L’interprétation musicale engrange encore plus de points. La distribution, qui comporte majoritairement des chanteurs russophones, compte parmi les meilleures entendues à Anvers et à Gand depuis longtemps. L’Opéra de Flandre a manifestement préféré investir dans le chant plutôt que dans le décor. Idiomatiques et jeunes pour la plupart, les voix s’épanouissent avec bonheur tandis que la ligne vocale demeure disciplinée et même stylée chez les interprètes plus chevronnés. Davantage encore que celui du Roi Marke l’année passée, Ante Jerkunica, basse d’origine croate, marque de son empreinte le rôle d’Ivan Khovanski qu’il interprète pour la première fois : brutal et infréquentable, le Boyard marque les esprits dans son lourd manteau en fourrure.


Autres prestations atteignant un degré d’intégrité musicale plus élevé encore : le Dosifei habité bien qu’encore un peu vert d’Alexey Antonov, promis à un bel avenir s’il continue à se produire avec autant de tenue et de présence, et le Chakloviti monumental et caractérisé en profondeur d’Oleg Bryjak. Huée par quelques spectateurs indélicats en Hérodiade il y a trois ans, acclamée en Marfa aujourd’hui, Julia Gertseva trouve un emploi approprié pour sa voix de mezzo nourrie et vibrante – incarné avec beaucoup de sensibilité, le personnage s’impose par son émotion contenue et son intensité. Les prestations de Maxim Aksenov en Andrei Khovanski et de Vsevolod Grivnov en Vassily Golitsine se situent en comparaison un peu plus en retrait mais elles restent malgré tout abouties.

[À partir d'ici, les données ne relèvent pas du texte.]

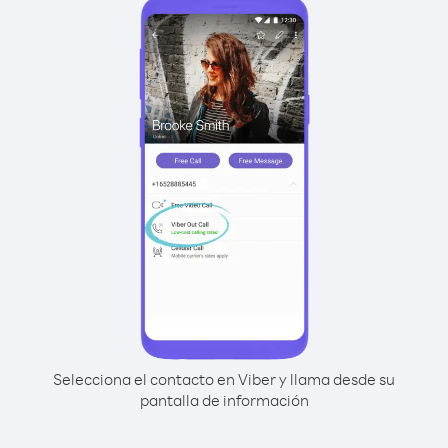
Selecciona el contacto en Viber y llama desde su
pantalla de información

Le reste de la distribution remplit parfaitement son office : se distinguent surtout la Susanna de Liene Kinca, le Clerc de Michael J. Scott et même la ravissante Emma d’Aylin Sezer.


Les forces locales se couvrent de gloire, les chœurs, d’abord, très engagés et relevant brillamment le défi lancé par Moussorgski, l’orchestre, ensuite, rarement aussi concerné, dense et transparent. Dimitri Jurowski, qui ne s’engage pas dans une course aux décibels, obtient de tous les pupitres une implication maximale et un fini remarquable : cordes souples et unies, bois éloquents et exacts, cuivres nets et imposants. Le directeur musical confère à ces cinq actes une dimension véritablement épique. Le spectacle restera donc gravé dans la mémoire plus longtemps que l’Elektra de ce début de saison, d’ailleurs déjà presque oublié.